▶ _Texto de la página_
● ● ● ●
Este trabajo, que se propone ofrecer una visión general telegráfica como punto de arranque para la también sucinta del paisaje español, quiere partir de tal realidad: la fuerza motriz de lo popular, de una parte; las adulteraciones peligrosas que se cometen con voluntad, muchas veces, de reelaborar, con signos de empaque o trascendencia, lo que en su original sencillez y naturalidad tiene su mayor encanto. Recuerdo, al respecto, la vieja anécdota, como tantas atribuida al insigne Eugenio d'Ors. Después de oír a quien había de trasladarlo a la máquina la lectura de uno de sus "Glosarios", preguntó: "¿Está del todo claro?" "Sí maestro". "Habrá que oscurecerlo un poco". Ese oscurecimiento", ese énfasis cuando se aplica al mensaje popular, puede ser muy dañino y de hecho constituye el único motivo de reserva ante el trabajo artístico basado en materiales de la más inagotable cantera.
No es el nuestro el momento de oro para las corrientes nacionalistas más afines al acontecer del XIX musical, pero no por ello cabe desconocer una vigencia doble: con base en el magnífico legado recibido y en los brotes indudables que todavía se advierten hoy.
● ● ● ●
▶ _Extracto de datos_
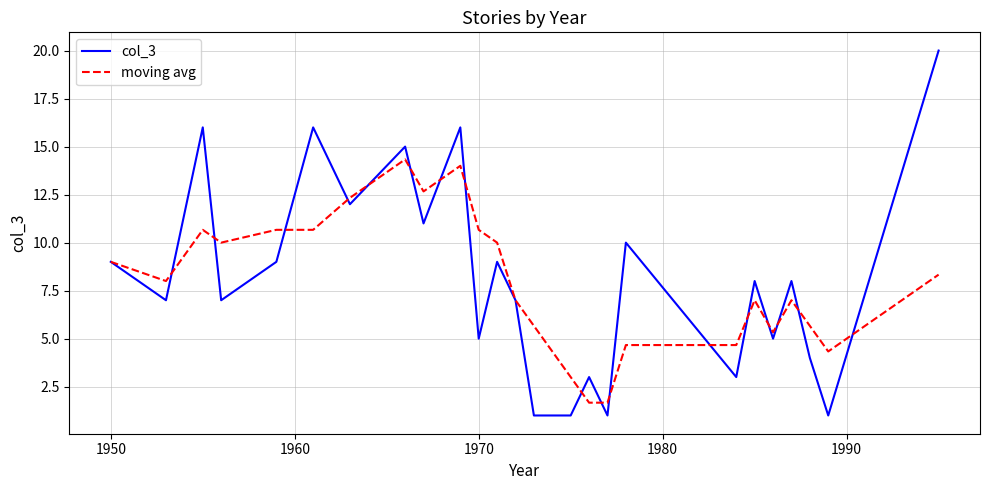

What is the minimum value shown in the chart?

1.0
● ● ● ●
▶ _Conjunto de tareas_
1. En el texto de la página, ¿a quién se atribuye la vieja anécdota sobre la lectura de uno de los "Glosarios"?
2. Edita el texto de la página y reescribe el pasaje que comienza con "Este trabajo, que" y continúa hasta "más inagotable cantera.", cambiando "anécdota" por "historia".
3. Prosigue el texto sobre lo popular en la música y las corrientes nacionalistas a partir de donde se detiene.

▶ _Conjunto de respuestas_
1. Al insigne Eugenio d'Ors.

2.
Este trabajo, que se propone ofrecer una visión general telegráfica como punto de arranque para la también sucinta del paisaje español, quiere partir de tal realidad: la fuerza motriz de lo popular, de una parte; las adulteraciones peligrosas que se cometen con voluntad, muchas veces, de reelaborar, con signos de empaque o trascendencia, lo que en su original sencillez y naturalidad tiene su mayor encanto. Recuerdo, al respecto, la vieja historia, como tantas atribuida al insigne Eugenio d'Ors. Después de oír a quien había de trasladarlo a la máquina la lectura de uno de sus "Glosarios", preguntó: "¿Está del todo claro?" "Sí maestro". "Habrá que oscurecerlo un poco". Ese oscurecimiento", ese énfasis cuando se aplica al mensaje popular, puede ser muy dañino y de hecho constituye el único motivo de reserva ante el trabajo artístico basado en materiales de la más inagotable cantera.

3.
Son varios los pueblos en los que artistas calificados acometieron la empresa nobilísima de exaltar los valores autóctonos y construir sobre ellos obras ambiciosas y representativas.
Por muchos motivos corresponde el honor de la primacía al mundo checo. El nacionalismo de Federico Smetana y Antonin Dvorak supo alimentar creaciones de altura -óperas, sinfonías, páginas de cámara...- en las que ritmos, acentos y diseños melódicos tienen base popular. El empeño se ve correspondido, al correr de los años, con la encariñada fidelidad de los compatriotas. Resulta bien significativo, y sirva de ejemplo valioso, que todos los años la Primavera musical de Praga se abra el 12 de mayo, aniversario de la muerte de Smetana y la mejor orquesta checa, la Filarmónica, interprete "Mi Patria", la colección de sugerentes y descriptivistas poemas del artista indicado.
Rusia, también, con el espléndido varillaje de los Glinka, Borodín, Tschaikowsky, Rimsky Korsakow, Glazounov, Khatchaturian... Y con un genio absoluto, Modesto Moussorgsky, para quien el arte no es tal si no refleja la verdad: las angustias, anhelos, tristezas, esperanzas, afanes, sufrimientos y alegrías del pueblo. El suyo, con sus tipismos, leyendas y cambiantes misterios, se ve plasmado en partituras donde el humanísimo contenido supera siempre al puro tecnicismo.
Los húngaros, claro, también: del rutilante pianismo de las "Rapsodias" lisztianas, al misterio ancestral de los mensajes de Bela Bartok, pasando por la exaltación de Zoltan Kodaly ante un pueblo que canta con voz propia.
Y países más nórdicos: la Polonia que Federico Chopin añora en polonesas y mazurcas; las tiernas melodías, con perfume silvestre, del noruego Edward Grieg; las brumas y neblinas ensoñadas del finlandés Jan Sibelius...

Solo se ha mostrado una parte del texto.